Look through the material below, count the lines containing the word "ging", and state only the count.
☆ ☆ ☆ ☆ ☆
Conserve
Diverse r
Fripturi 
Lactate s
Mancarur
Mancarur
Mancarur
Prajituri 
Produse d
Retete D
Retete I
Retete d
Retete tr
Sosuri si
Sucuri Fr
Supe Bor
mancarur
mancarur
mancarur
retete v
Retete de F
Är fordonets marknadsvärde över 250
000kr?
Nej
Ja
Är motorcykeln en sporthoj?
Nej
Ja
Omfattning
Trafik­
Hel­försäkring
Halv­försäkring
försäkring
☆ ☆ ☆ ☆ ☆
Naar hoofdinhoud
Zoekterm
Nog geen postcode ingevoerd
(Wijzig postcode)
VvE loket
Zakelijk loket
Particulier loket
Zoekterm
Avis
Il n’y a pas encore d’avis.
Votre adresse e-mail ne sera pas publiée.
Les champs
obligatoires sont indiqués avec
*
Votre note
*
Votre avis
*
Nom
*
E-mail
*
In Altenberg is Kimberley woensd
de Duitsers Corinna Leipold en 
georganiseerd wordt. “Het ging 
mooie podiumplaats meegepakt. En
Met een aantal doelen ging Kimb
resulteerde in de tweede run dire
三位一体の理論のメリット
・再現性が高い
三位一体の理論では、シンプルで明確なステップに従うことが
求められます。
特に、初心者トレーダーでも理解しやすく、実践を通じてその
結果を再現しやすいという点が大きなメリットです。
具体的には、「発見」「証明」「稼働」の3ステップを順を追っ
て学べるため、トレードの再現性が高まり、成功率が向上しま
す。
☆ ☆ ☆ ☆ ☆
**EXERCISE ANSWER**.
2